Work instruction:
Gather every line below that contains the word "bbox" and copy each one in full. Case counts.

--- Supplied records Enclosed Below ---

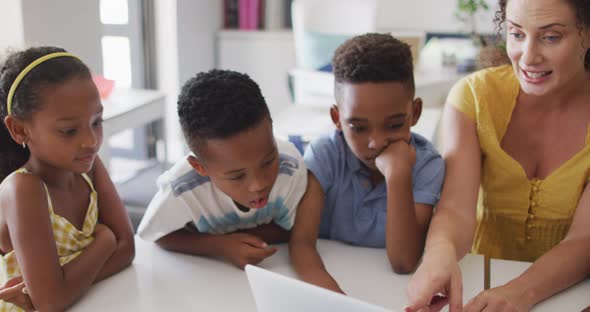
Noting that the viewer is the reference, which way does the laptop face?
facing away from the viewer and to the right of the viewer

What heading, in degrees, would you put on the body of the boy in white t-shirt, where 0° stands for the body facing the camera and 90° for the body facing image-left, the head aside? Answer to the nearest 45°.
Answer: approximately 315°

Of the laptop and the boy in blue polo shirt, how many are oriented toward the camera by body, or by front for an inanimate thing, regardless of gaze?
1

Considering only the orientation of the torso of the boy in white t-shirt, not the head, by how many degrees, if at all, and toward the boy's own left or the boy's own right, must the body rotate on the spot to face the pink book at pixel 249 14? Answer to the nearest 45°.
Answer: approximately 135° to the boy's own left

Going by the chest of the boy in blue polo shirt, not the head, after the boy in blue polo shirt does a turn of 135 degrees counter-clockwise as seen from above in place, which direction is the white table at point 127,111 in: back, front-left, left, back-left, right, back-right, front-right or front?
left

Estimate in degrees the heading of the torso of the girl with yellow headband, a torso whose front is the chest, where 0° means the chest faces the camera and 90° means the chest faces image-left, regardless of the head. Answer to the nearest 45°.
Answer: approximately 315°
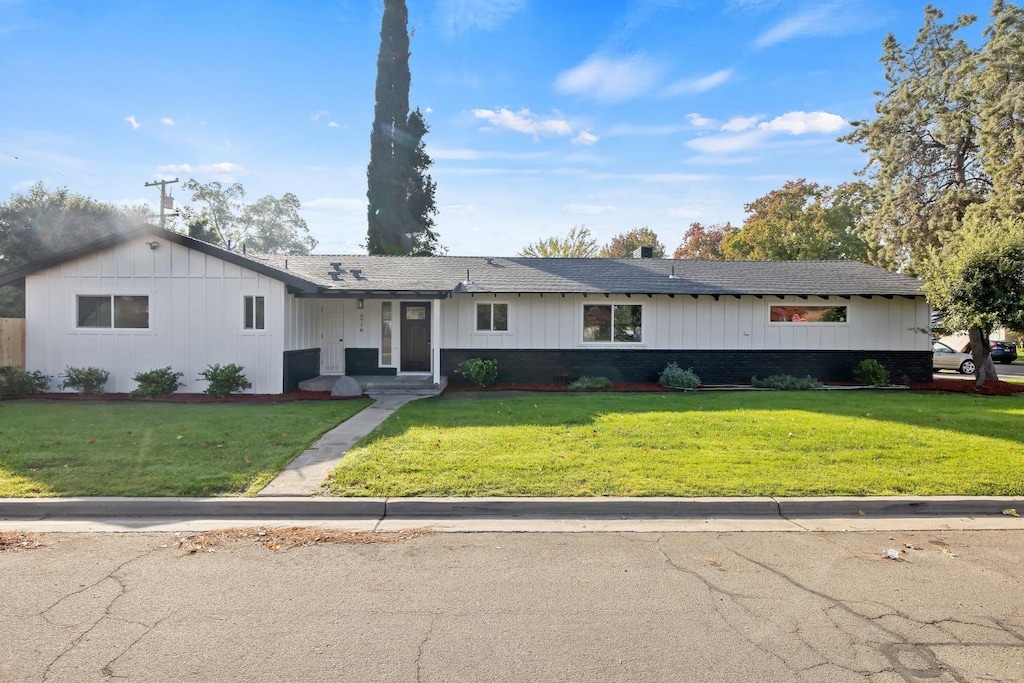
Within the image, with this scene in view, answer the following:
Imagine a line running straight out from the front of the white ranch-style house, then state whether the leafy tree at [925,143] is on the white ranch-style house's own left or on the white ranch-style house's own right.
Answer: on the white ranch-style house's own left

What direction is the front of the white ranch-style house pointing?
toward the camera

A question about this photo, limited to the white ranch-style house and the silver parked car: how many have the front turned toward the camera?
1

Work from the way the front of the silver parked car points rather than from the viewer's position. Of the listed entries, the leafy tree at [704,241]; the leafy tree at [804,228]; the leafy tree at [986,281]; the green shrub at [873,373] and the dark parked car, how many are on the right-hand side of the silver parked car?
2

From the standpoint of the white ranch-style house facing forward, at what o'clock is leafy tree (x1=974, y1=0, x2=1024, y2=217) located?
The leafy tree is roughly at 9 o'clock from the white ranch-style house.

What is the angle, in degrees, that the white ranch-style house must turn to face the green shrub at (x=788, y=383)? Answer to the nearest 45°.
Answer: approximately 90° to its left

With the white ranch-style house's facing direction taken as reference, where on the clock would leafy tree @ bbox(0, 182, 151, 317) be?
The leafy tree is roughly at 4 o'clock from the white ranch-style house.

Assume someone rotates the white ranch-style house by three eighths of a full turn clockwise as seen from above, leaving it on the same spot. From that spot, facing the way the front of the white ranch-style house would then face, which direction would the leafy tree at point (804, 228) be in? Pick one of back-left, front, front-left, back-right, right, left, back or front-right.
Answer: right
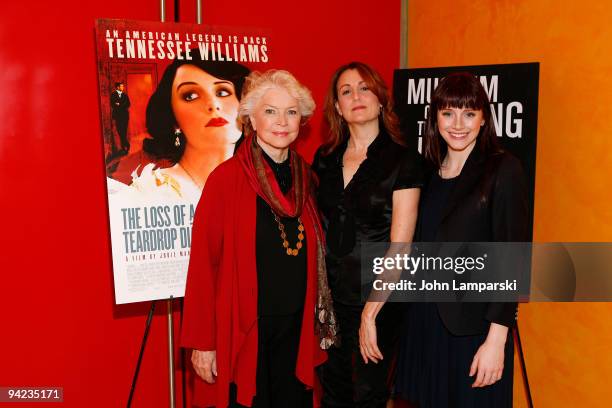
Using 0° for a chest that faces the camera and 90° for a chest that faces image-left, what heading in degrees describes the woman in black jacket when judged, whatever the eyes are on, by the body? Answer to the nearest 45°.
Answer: approximately 45°

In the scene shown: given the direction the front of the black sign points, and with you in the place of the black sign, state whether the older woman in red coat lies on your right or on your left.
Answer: on your right

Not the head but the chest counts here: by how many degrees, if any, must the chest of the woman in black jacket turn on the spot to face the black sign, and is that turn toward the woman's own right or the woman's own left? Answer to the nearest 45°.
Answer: approximately 135° to the woman's own right

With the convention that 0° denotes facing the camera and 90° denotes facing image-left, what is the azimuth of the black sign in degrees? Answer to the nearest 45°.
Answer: approximately 0°

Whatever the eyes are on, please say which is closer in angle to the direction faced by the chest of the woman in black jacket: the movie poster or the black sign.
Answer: the movie poster

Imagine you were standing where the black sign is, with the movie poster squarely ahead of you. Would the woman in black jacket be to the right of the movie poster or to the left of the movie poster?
left

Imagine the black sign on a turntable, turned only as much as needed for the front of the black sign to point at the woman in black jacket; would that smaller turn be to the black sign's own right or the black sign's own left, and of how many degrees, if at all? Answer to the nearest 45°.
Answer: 0° — it already faces them
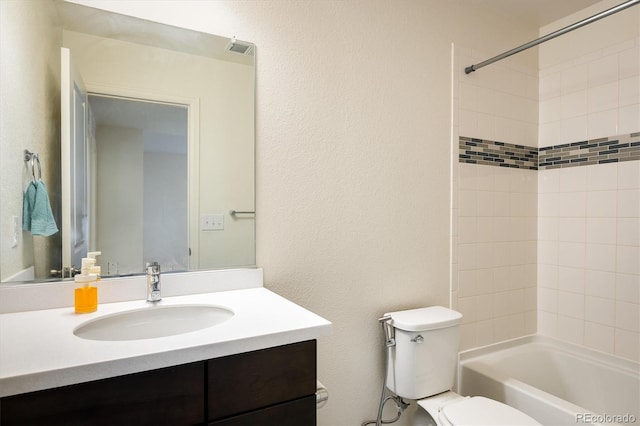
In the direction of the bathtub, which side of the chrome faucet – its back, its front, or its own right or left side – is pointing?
left

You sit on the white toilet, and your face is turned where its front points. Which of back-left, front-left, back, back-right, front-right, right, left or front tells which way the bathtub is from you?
left

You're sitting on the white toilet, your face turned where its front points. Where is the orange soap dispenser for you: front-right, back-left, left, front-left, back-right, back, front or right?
right

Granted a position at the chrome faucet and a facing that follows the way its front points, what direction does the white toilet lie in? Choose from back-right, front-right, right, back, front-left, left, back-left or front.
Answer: left

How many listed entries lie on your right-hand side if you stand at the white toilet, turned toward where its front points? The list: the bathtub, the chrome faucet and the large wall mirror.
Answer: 2

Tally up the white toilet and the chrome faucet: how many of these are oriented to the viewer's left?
0

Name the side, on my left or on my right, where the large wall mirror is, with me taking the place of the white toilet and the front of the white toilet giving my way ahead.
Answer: on my right

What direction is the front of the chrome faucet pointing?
toward the camera
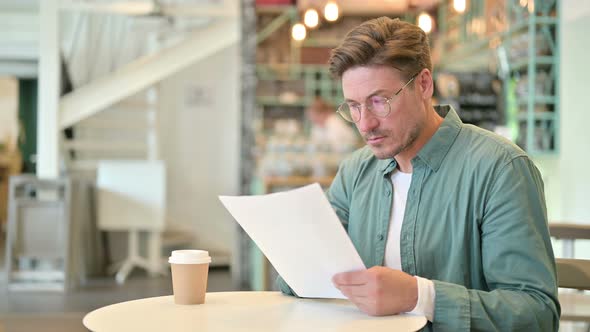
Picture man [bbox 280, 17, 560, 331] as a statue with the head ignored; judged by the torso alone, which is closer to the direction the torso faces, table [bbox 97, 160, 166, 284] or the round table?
the round table

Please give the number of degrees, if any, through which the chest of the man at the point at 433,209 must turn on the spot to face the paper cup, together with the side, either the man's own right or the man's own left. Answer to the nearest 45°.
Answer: approximately 45° to the man's own right

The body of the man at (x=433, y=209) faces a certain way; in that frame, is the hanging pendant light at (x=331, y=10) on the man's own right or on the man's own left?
on the man's own right

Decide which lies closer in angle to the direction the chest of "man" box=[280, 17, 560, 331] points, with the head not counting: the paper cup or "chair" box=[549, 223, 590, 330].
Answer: the paper cup

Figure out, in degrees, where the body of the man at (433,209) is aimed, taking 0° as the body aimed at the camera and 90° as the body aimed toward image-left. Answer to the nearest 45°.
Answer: approximately 45°

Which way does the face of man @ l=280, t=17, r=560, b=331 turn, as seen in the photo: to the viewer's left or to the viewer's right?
to the viewer's left
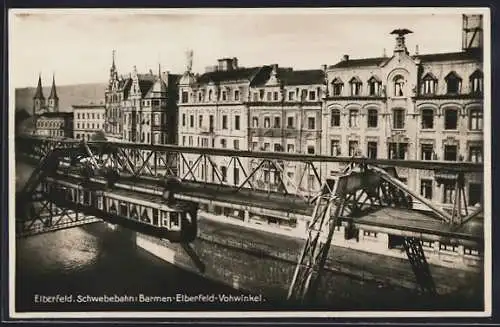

--- End of Enclosed Supplied records ---

Result for this task:
With the white ranch-style house's facing direction taken as reference, where on the clock would leafy tree @ bbox(0, 182, 151, 317) be?
Picture man [bbox 280, 17, 560, 331] as a statue with the head ignored; judged by the torso alone, which is closer to the direction the torso faces, table [bbox 97, 160, 166, 284] or the round table?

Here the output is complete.